Sometimes the artist does need a little assistance from his director, like a bigger, wider canvas… and voila, the screen expands to CinemaScope. With that moviemaker’s flourish Clouzot appears to have the last word but the film ends with Picasso autographing the widescreen canvas and sauntering offstage—a mic drop for the ages.
Though this may have been the closest Clouzot ever came to a heartwarming movie experience, he entered into the production with money on his mind; still flush from the overwhelming success of Diabolique and partnering with the world’s most famous artist, the director had visions of dollar signs dancing in his head. But The Mystery of Picasso was an unambiguous flop, causing Clouzot to retreat to his sweet spot the following year with the staunchly eccentric spy film, 1957’s Les Espions, and its equally eccentric cast, Peter Ustinov, Curd Jürgens, and Sam Jaffe.
Kino Lorber’s new Blu ray of The Mystery of Picasso is, image-wise, everything the most persnickety connoisseur could hope for—the brightly colored results would inspire envy in any box of Crayolas. Kino has included two separate commentaries, one from Peggy Parsons, former head of the National Gallery of Art film department and the other from Archie Rand, muralist and CUNY presidential professor of art and art history at Brooklyn College.
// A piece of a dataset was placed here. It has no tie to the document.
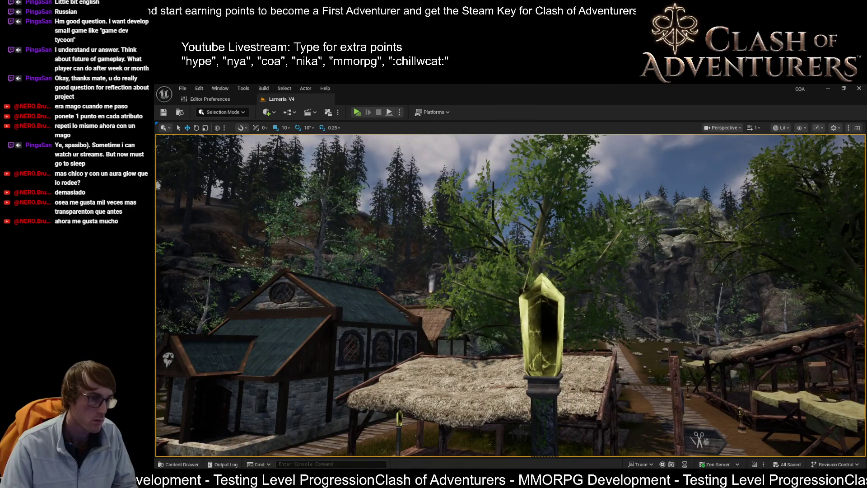
drag(317, 231, 411, 231)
There’s also a rambunctious interview with Maya Picasso who seems to have inherited her father’s expansive humor and lust for life. She was one of her dad’s favorite subjects and those portraits are among some of the most penetrating images he ever produced—the bracing, and yes, mysterious, intelligence she exhibits in those paintings is still on exhibit today.
Consumer Reports addendum—make sure to access the commentaries through the “set up” link in the menu, not the “extras” option.
Featured at the top of this article is a detail from Picasso’s 1924 painting, Harlequin Musician, the drawing at the bottom is Portrait of Maya from 1943.